Extrait =>
Vous êtes né au Biafra en 1966. Parlez-nous de votre enfance.
Je suis une personne plutôt privée mais je vais faire de mon mieux. Je suis né en 1966 dans le pays qui est devenu Biafra par sécession, après l’indépendance du Nigeria en 1960. Ce n’était pas une véritable indépendance. Le Biafra dura à peine trois ans. J’ai vécu les quatre premières années de guerre, jusqu’en 1970, quand la guerre a été perdue. Les Biafrais avaient tant perdu. Un million d’entre eux sont morts. C’était presque un génocide. Ma famille s’est déplacée à Lagos, où nous avons tenté de prendre un nouveau départ. Ce n’était pas facile : le gouvernement fédéral avait un slogan : « Pas de vainqueurs, pas de vaincus ». C’était faux. En tant que jeune garçon, vivre dans cette atmosphère était difficile. La peur, l’angoisse et l’insécurité faisaient partie de mon quotidien.
C’est à Lagos que vous avez vu vos premiers films ?
Oui. Le premier film que j’ai vu était un film de Bollywood, en 1974. Il m’a beaucoup marqué. Le cinéma nigérian était en train de reprendre, mais de nombreux films indiens étaient amenés par les marchands libanais. Par la suite, j’ai vu King Kong et Star Wars. C’était le début du cinéma moderne. Les grands blockbusters hollywoodiens dominaient le marché. C’est depuis ce petit cinéma à Lagos que j’ai assisté à cette transition vers le ‘nouveau cinéma’.
Vous êtes ensuite allé à Londres pour étudier.

Entrées sur les relations spatiales:
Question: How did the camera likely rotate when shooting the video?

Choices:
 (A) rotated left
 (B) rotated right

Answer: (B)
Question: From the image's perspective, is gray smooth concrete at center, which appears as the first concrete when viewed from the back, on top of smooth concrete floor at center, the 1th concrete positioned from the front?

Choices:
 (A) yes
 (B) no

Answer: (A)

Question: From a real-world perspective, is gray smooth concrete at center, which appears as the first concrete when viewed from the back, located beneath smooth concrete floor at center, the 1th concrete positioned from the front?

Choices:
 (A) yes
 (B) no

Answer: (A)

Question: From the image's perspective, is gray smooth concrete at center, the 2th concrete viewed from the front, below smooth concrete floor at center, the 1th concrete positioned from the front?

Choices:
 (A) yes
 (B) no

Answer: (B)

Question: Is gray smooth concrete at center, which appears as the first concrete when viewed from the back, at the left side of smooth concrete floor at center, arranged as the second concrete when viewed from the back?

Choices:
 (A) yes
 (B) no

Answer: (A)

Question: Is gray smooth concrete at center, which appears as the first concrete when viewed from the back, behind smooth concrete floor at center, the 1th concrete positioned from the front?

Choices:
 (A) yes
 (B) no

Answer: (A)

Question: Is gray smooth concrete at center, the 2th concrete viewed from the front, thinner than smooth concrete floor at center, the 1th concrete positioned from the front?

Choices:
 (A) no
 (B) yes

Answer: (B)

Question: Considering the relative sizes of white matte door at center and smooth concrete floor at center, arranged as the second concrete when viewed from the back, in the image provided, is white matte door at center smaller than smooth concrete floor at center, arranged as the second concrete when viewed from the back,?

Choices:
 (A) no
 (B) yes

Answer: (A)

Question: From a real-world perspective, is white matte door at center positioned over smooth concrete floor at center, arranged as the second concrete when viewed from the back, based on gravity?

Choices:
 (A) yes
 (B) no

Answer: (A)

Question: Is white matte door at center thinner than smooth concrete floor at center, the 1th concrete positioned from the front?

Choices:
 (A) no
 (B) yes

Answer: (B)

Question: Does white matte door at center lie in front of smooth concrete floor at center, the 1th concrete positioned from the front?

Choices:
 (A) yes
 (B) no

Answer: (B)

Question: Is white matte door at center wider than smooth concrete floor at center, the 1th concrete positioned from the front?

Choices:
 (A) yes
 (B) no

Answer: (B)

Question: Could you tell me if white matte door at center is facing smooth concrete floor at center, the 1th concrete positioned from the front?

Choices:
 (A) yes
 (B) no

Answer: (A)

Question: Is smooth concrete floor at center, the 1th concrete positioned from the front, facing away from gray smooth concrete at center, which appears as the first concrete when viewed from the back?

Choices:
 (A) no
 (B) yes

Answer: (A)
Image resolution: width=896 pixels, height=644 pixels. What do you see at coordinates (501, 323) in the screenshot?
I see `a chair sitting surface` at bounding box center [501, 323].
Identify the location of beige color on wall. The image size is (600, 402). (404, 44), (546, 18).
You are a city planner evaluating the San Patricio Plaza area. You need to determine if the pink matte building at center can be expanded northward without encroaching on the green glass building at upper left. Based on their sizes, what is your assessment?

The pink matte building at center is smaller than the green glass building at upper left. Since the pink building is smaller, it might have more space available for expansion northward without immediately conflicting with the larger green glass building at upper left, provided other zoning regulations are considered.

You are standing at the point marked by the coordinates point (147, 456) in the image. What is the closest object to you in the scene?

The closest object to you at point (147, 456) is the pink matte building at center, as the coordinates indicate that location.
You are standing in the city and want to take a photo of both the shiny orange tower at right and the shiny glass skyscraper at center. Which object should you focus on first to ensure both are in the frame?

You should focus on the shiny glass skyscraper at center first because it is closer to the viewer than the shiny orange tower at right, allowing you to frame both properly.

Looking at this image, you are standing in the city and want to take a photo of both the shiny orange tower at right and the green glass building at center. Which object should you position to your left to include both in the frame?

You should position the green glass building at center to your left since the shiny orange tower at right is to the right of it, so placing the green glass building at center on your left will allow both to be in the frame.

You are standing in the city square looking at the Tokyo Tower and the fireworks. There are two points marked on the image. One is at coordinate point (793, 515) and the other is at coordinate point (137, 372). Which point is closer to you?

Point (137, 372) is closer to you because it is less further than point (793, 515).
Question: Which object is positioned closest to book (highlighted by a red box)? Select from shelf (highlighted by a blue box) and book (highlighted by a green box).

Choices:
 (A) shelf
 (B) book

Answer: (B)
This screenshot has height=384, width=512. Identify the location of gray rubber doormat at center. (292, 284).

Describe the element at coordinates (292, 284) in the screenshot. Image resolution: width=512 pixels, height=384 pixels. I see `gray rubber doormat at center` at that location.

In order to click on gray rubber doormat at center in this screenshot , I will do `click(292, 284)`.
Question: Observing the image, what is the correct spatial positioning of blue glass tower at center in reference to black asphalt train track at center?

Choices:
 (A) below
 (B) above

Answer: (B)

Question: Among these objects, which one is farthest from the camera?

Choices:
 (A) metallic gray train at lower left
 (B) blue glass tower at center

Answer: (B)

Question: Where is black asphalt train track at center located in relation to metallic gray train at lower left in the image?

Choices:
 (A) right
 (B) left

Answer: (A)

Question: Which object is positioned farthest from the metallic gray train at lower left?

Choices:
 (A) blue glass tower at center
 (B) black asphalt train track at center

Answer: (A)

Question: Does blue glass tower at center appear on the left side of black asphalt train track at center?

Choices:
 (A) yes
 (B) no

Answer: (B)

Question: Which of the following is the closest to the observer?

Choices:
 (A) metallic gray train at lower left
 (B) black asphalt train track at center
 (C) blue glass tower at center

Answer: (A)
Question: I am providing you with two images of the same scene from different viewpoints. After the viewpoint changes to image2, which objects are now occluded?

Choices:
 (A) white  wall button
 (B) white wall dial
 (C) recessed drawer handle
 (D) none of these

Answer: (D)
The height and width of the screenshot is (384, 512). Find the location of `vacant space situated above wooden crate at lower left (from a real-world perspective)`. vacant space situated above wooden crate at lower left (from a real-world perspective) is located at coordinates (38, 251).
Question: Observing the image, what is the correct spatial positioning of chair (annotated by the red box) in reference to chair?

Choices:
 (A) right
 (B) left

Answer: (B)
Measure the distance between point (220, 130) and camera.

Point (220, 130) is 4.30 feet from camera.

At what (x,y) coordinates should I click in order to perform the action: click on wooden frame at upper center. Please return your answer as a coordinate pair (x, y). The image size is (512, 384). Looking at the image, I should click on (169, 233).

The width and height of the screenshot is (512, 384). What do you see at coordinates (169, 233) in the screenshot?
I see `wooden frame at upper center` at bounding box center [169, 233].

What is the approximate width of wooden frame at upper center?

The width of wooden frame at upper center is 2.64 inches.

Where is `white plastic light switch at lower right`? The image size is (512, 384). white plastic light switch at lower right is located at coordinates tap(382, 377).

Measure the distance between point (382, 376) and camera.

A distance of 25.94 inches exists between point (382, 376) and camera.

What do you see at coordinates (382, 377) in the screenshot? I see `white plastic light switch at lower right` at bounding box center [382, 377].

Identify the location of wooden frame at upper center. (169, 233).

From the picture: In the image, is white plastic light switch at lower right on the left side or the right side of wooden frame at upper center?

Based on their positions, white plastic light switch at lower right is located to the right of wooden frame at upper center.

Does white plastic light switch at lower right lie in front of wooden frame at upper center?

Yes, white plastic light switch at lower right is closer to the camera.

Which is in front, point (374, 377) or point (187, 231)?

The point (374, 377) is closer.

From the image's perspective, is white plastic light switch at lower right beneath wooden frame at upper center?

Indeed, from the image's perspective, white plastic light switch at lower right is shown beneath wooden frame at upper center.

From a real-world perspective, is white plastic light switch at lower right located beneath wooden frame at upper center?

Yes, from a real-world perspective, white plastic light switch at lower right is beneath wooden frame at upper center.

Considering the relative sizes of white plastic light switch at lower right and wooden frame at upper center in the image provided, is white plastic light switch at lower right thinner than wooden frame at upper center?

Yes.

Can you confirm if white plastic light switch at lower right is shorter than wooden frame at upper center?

Travail demandé => Citez fidèlement le passage de l'entretien allant de "C’est à Lagos" jusqu'à "le ‘nouveau cinéma’.".

Réponse à l'exercice =>
C’est à Lagos que vous avez vu vos premiers films ?
Oui. Le premier film que j’ai vu était un film de Bollywood, en 1974. Il m’a beaucoup marqué. Le cinéma nigérian était en train de reprendre, mais de nombreux films indiens étaient amenés par les marchands libanais. Par la suite, j’ai vu King Kong et Star Wars. C’était le début du cinéma moderne. Les grands blockbusters hollywoodiens dominaient le marché. C’est depuis ce petit cinéma à Lagos que j’ai assisté à cette transition vers le ‘nouveau cinéma’.